Ce jeudi 10 juin est une journée de mobilisation nationale des psychologues. C'est le cas dans la Vienne et les Deux-Sèvres. Rencontre avec un professionnel niortais qui craint de perdre en autonomie.

Vincent Chapron, psychologue clinicien à Niort est installé depuis 2012
Vincent Chapron, psychologue clinicien à Niort est installé depuis 2012 © Radio France - Noémie Guillotin

On ne les voit pas souvent se mobiliser. Les psychologues veulent se faire entendre ce jeudi 10 juin avec un appel à la grève et une manifestation à 13h30 devant le ministère de la santé à Paris à l'appel de plusieurs syndicats. A Niort, ils se donnent rendez-vous à la même heure devant la préfecture, une délégation sera reçue par l'ARS des Deux-Sèvres située juste à côté. A Poitiers, rassemblement de 12 heures à 14 heures sur le parvis de l'hôpital. 

Les psychologues dénoncent une série de mesures menaçant selon eux de plus en plus leurs pratiques ainsi qu'un manque de concertation. "Les différentes expérimentations qui ont été proposées par ce gouvernement et la dernière proposition de loi mettent à mal notre autonomie dans le travail", résume Vincent Chapron, psychologue clinicien en libéral installé à Niort. 

On nous propose d'unifier des pratiques et de prendre en compte uniquement certains troubles au détriment des autres

"On nous propose d'unifier des pratiques et de prendre en compte uniquement certains troubles au détriment des autres. Là, on a vu pendant la période covid les problématiques d'épuisement professionnel ont explosées avec le télétravail, et ça par exemple ce n'est pas du tout pris en compte", explique le professionnel. Vincent Chapron opposé également au principe de la prescription médicale. "Ce n'est déjà pas toujours évident d'aller voir un thérapeute. Si en plus il faut en parler à son médecin d'abord".

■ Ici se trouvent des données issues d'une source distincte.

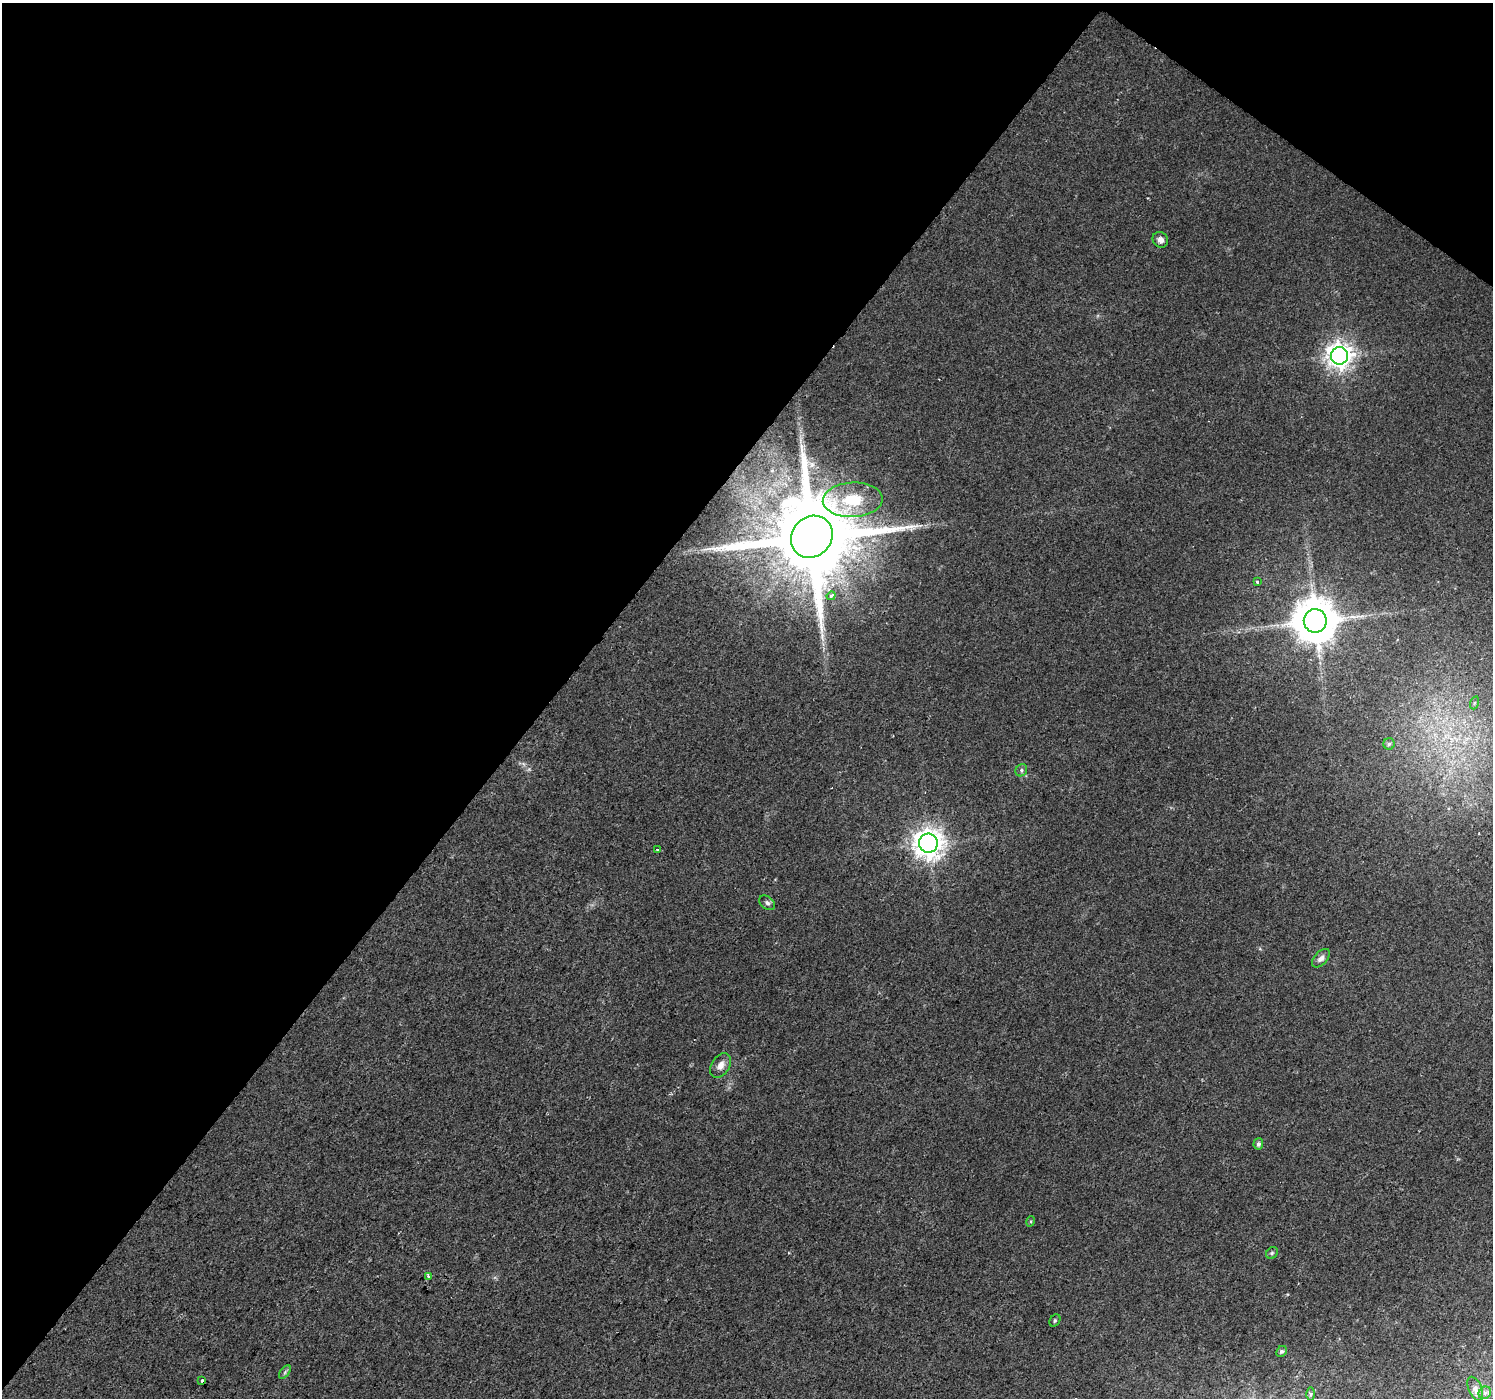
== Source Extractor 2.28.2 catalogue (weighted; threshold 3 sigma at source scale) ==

Autre motif d'inquiétude : le tarif de remboursement des consultations. "Je ne suis pas contre mais il faut que ce soit à un tarif raisonnable qui tienne compte des cotisations sociales, de ce qu'on investit en termes de formation continue par exemple et qui reste accessible pour les patients", explique le psychologue niortais. Des séances prévues sur 30 minutes au lieu d'au moins 45 habituellement.

Oubliés du Ségur de la santé

Les psychologues, plus sollicités depuis la crise sanitaire, se sentent également oubliés. "Nos grilles salariales n'ont pas été revalorisées depuis plus de trente ans globalement. Et là, alors qu'il y a l'occasion avec le Ségur de la santé d'avoir une légère revalorisation, on ne fait pas partie des professions qui sont revalorisées. Il y a clairement le sentiment d'être maltraité", lance Vincent Chapron.